INSTRUCTIONS FOR THE TASK: Copy the records below word for word. Stop after the line that contains "1 × Ana Kucagi (0-1 yas)".

(Stored data entries)
--- START ---

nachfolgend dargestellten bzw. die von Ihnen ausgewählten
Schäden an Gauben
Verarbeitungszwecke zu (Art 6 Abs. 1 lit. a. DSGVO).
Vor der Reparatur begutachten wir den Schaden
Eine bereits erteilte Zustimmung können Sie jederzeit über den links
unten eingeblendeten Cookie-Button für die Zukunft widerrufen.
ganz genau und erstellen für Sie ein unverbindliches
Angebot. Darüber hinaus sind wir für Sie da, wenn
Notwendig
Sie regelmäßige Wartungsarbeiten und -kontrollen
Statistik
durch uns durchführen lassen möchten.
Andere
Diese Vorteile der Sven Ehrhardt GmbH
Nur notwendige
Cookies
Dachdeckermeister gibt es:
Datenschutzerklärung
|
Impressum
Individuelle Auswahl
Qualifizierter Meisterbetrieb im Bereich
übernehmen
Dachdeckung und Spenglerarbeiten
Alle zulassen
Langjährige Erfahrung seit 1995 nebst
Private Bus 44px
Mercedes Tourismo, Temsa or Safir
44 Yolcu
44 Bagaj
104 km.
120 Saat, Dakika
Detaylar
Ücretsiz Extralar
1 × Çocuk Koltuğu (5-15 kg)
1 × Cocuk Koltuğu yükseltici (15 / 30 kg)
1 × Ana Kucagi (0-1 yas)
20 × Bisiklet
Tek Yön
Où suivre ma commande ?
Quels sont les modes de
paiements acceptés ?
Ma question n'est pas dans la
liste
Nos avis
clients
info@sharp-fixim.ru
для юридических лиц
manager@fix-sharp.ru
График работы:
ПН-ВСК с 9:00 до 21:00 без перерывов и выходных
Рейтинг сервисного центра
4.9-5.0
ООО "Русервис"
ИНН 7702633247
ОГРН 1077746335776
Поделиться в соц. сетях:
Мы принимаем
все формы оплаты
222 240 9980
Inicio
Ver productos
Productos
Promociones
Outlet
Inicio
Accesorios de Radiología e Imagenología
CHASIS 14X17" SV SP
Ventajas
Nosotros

--- END ---

ANSWER BOX:
nachfolgend dargestellten bzw. die von Ihnen ausgewählten
Schäden an Gauben
Verarbeitungszwecke zu (Art 6 Abs. 1 lit. a. DSGVO).
Vor der Reparatur begutachten wir den Schaden
Eine bereits erteilte Zustimmung können Sie jederzeit über den links
unten eingeblendeten Cookie-Button für die Zukunft widerrufen.
ganz genau und erstellen für Sie ein unverbindliches
Angebot. Darüber hinaus sind wir für Sie da, wenn
Notwendig
Sie regelmäßige Wartungsarbeiten und -kontrollen
Statistik
durch uns durchführen lassen möchten.
Andere
Diese Vorteile der Sven Ehrhardt GmbH
Nur notwendige
Cookies
Dachdeckermeister gibt es:
Datenschutzerklärung
|
Impressum
Individuelle Auswahl
Qualifizierter Meisterbetrieb im Bereich
übernehmen
Dachdeckung und Spenglerarbeiten
Alle zulassen
Langjährige Erfahrung seit 1995 nebst
Private Bus 44px
Mercedes Tourismo, Temsa or Safir
44 Yolcu
44 Bagaj
104 km.
120 Saat, Dakika
Detaylar
Ücretsiz Extralar
1 × Çocuk Koltuğu (5-15 kg)
1 × Cocuk Koltuğu yükseltici (15 / 30 kg)
1 × Ana Kucagi (0-1 yas)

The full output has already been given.